One wishes that Brendon had more clearly spelled out the implications of the empire's fall for Americans. As he stresses, it was not simply a war-weakened economy that sped the empire's demise after 1945: "At its heart was a betrayal of the civilized values which the British claimed to espouse," an increasing reliance on coercion even as the empire's paladins extolled rule of law and fair play. This has an obvious resonance for Americans who believe they are on a providential mission to lead and reform an incorrigible world.

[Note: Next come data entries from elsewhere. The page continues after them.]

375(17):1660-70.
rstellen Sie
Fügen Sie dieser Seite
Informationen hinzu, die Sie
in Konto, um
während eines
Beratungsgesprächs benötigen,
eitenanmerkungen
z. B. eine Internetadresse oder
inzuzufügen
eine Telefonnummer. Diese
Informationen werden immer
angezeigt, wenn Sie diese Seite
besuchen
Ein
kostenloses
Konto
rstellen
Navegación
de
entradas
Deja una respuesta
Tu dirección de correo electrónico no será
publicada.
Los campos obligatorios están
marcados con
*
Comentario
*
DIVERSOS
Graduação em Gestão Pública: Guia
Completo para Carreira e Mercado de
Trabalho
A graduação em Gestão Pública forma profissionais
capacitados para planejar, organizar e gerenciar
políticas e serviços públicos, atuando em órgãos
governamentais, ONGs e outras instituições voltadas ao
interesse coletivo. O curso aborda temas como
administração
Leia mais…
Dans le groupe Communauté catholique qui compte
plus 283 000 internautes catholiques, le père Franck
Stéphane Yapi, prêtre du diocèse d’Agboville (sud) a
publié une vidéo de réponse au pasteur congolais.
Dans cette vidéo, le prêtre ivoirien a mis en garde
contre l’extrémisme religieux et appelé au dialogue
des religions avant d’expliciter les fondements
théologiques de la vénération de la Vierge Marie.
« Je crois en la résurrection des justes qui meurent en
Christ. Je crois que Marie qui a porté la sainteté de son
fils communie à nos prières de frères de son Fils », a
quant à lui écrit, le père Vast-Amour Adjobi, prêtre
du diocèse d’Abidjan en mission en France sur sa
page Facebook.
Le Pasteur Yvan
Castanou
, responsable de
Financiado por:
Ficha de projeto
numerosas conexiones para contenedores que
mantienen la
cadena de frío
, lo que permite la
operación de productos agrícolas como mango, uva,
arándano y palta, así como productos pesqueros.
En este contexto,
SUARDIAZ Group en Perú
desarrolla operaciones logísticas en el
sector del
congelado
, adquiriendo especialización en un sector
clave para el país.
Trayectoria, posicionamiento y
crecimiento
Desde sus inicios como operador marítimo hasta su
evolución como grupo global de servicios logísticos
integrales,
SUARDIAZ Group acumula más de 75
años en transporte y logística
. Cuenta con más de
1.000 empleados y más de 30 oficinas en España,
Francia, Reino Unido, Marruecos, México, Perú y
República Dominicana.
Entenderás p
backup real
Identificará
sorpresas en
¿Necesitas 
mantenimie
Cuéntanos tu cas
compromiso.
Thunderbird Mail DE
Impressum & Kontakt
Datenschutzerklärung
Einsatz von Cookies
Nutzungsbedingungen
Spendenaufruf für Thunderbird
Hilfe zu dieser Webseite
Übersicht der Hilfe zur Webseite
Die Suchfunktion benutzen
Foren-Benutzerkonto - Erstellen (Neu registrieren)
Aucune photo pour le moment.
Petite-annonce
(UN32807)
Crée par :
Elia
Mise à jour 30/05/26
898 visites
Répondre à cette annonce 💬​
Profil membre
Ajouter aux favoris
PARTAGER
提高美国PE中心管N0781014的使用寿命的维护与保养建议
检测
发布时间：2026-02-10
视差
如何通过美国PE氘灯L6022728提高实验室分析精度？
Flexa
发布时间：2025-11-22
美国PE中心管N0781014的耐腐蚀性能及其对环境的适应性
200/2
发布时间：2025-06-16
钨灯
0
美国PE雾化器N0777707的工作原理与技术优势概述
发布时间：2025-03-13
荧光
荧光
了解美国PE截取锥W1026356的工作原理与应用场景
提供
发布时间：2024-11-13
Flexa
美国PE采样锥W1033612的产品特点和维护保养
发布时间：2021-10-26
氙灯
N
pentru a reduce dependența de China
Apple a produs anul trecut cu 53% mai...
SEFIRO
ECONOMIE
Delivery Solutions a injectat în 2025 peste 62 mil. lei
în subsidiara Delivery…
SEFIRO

The British, too, were convinced of their exceptional gift of governance, with a hint of divine approbation. And, as detailed in these pages, there were indeed mitigating benefits for the ruled. But white dominions aside, the final exit was commonly messy and often tragic. In India/Pakistan, Malaya, Ceylon, Singapore, Burma, Palestine, Iraq, Egypt, Cyprus, Aden, Kenya, Uganda, Rhodesia, Sudan, Ghana, Nigeria and Ireland, the end of British rule proved a prelude to civil strife, violent partition, military coups, autocracy and virulent racism. This happened to an imperial power whose sons and daughters willingly settled overseas, learned local languages and endured disease on behalf of a shared creed. Brendon's account, especially of the Middle East, provides a cautionary text for a new administration that will inherit autocratic allies, penal colonies, reliance on coercive air power, and pervasive cynicism about America's declared global aims. ยท

Karl E. Meyer is co-author, with Shareen Blair Brysac, of "Kingmakers: The Invention of the Modern Middle East." He was formerly an editorial writer and London bureau chief of The Washington Post.